How has Meridian changed since you first started?
I began working with Meridian in 1998 until 2003. When I returned in 2014, they had installed computers. While I can certainly complain about the drawbacks of EMRs, I don’t miss handwriting my notes one bit!
Over the years, Meridian’s mission has remained consistent in helping people with mental and substance abuse disorders overcome the psychosocial obstacles that have prevented them from fully participating independently in the community.
Who has had the most impact on you and why?
Betty Strayer, former VP of Lake City’s operations, inspired me when I first started working for Meridian. She was energetic with seasoned knowledge and had a very cool level-headedness that comes from having a lot of experience. She gave me opportunities to use skills that many at my level of experience didn’t usually have. I am thankful that she took that chance on me.
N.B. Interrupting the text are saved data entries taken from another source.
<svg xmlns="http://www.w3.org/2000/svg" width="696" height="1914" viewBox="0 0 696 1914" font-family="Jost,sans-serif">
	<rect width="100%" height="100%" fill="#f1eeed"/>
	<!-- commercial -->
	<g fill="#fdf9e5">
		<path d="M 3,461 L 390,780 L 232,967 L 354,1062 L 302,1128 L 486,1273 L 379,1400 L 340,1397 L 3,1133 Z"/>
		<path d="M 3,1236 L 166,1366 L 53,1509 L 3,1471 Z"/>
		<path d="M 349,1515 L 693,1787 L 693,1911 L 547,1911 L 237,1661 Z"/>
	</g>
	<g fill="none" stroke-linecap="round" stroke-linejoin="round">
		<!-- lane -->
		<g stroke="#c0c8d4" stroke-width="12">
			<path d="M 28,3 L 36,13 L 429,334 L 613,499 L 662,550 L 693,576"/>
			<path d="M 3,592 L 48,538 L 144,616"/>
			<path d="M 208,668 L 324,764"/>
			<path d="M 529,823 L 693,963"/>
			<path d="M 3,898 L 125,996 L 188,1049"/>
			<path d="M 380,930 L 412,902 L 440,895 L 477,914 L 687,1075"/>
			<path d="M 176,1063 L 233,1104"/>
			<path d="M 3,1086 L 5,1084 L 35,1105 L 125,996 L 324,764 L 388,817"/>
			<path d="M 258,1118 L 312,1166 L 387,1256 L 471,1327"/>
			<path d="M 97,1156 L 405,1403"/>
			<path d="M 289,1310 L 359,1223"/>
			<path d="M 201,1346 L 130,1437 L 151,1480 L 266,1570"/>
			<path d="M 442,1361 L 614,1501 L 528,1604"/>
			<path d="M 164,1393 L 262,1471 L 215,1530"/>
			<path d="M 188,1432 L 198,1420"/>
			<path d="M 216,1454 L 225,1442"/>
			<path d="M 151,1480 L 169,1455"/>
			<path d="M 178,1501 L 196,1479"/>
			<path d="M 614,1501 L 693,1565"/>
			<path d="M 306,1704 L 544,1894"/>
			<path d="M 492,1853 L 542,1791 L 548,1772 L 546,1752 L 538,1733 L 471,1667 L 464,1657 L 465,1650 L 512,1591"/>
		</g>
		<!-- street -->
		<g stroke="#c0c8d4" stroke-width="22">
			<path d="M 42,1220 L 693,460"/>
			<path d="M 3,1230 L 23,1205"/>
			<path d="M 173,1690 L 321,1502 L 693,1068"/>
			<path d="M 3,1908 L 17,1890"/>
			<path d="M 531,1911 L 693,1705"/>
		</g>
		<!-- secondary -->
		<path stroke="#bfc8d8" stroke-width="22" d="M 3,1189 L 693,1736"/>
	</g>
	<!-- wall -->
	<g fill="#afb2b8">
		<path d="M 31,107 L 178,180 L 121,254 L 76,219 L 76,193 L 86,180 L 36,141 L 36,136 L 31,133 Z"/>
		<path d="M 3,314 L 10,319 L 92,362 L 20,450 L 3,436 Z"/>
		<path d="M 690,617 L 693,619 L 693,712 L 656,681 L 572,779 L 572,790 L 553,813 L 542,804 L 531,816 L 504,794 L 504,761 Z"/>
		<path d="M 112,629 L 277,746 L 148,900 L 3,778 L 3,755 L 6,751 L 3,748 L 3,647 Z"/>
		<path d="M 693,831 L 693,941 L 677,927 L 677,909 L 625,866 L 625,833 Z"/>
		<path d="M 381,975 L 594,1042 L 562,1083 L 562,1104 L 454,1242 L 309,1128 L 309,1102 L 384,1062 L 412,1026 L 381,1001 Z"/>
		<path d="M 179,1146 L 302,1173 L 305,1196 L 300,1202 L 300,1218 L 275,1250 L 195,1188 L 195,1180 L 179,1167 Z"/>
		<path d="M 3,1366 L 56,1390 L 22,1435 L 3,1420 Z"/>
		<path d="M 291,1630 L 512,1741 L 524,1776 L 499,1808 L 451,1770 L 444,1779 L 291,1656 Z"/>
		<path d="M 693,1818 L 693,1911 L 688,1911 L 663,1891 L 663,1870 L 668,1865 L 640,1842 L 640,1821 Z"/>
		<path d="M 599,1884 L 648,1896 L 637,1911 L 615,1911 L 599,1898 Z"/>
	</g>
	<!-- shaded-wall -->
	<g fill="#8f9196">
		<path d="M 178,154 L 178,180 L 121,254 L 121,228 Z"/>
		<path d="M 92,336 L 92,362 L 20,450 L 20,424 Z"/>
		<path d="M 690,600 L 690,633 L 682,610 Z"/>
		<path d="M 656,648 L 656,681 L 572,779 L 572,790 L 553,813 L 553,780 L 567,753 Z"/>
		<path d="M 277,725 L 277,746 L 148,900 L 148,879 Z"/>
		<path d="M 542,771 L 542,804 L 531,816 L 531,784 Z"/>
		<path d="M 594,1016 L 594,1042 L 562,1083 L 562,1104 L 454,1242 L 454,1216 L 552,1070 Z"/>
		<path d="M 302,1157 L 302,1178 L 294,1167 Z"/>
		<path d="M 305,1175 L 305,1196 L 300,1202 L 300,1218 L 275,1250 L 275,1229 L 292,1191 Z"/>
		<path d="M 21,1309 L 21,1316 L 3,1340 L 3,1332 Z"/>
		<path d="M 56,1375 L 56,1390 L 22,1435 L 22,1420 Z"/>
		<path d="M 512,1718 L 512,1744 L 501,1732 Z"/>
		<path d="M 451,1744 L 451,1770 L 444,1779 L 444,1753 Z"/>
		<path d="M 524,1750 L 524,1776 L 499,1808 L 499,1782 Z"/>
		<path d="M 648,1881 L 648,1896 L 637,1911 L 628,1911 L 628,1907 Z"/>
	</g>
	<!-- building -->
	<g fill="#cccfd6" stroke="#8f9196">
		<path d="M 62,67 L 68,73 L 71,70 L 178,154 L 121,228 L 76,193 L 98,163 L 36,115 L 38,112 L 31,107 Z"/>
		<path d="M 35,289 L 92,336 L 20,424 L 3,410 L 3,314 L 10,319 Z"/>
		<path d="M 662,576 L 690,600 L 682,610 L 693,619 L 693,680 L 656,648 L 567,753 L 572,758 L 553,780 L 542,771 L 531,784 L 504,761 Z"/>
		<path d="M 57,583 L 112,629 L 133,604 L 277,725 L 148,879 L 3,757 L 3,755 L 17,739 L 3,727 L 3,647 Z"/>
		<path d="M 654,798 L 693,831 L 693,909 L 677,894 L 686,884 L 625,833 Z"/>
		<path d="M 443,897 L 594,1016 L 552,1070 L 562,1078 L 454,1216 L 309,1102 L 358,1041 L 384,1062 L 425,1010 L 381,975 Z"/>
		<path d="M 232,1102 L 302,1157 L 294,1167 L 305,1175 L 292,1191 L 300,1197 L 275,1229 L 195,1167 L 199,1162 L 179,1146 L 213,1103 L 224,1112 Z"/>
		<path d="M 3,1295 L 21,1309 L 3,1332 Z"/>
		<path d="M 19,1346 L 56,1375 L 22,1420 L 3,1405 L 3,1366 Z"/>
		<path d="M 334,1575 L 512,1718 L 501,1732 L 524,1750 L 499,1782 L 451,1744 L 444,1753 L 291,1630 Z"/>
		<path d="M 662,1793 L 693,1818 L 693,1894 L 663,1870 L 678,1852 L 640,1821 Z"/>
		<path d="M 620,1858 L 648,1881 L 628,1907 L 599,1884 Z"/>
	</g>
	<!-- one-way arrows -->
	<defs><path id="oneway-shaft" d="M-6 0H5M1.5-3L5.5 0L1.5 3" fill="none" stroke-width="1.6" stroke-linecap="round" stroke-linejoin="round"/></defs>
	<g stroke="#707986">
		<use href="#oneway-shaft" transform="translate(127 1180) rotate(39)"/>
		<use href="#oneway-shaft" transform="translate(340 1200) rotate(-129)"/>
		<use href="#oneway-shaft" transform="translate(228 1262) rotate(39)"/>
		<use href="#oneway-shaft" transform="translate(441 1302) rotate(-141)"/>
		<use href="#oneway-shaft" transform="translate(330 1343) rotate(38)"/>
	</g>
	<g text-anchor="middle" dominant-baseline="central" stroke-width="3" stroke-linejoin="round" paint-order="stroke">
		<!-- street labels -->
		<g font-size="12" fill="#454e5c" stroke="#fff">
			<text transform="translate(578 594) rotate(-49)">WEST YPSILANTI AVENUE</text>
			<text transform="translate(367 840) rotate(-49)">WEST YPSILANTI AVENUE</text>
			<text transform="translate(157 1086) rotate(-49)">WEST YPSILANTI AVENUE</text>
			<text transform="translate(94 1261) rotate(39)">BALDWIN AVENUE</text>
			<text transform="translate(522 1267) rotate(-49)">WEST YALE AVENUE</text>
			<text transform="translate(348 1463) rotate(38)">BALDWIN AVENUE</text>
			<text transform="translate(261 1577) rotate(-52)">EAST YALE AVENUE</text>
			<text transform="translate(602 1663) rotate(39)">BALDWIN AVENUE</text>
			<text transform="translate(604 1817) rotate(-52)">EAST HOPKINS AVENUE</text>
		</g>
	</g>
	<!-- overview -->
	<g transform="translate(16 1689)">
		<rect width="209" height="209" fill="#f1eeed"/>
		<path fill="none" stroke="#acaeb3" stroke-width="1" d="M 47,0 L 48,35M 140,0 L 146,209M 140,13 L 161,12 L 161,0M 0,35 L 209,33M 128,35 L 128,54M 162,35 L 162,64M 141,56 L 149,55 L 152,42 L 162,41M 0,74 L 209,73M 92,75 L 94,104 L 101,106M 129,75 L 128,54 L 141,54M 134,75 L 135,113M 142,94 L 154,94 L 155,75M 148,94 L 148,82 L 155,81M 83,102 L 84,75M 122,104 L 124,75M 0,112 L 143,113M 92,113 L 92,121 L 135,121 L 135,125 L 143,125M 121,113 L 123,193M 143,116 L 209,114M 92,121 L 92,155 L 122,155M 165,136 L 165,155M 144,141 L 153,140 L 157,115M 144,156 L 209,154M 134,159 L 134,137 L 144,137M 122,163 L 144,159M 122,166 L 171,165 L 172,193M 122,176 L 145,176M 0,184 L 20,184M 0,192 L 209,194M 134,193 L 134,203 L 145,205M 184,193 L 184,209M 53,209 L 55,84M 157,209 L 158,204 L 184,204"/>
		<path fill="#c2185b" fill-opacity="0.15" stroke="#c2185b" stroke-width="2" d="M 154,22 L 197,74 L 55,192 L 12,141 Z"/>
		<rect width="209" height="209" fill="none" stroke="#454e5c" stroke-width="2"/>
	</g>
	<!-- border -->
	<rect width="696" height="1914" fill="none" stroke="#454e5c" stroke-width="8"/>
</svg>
I hope I display those same qualities as I continue to progress in my work life.
What has been the most rewarding part of your experience with Meridian?
Meridian has given me the opportunity to work in a variety of capacities. I’ve used my clinical assessment skills to identify problems and evaluate potential clinical solutions in each role. That is, however, a nerdy type of reward.
It is difficult to pinpoint a single experience as “the most” rewarding. It’s always gratifying to see your work positively affect someone’s life. Meridian’s platform frequently gives us, employees, such rewarding opportunities.
For instance, a dying patient told me how much he genuinely appreciated our sessions. It was heartfelt and a little sad. Our sessions were often challenging and pointed, but he said they made him feel intelligent, valued, and human. I am likely the last friend he spoke with, so I am pleased to know that I provided him with some comfort and dignity.
Any Final Thoughts?
I hope not – I still feel like I’ve got some years left in me!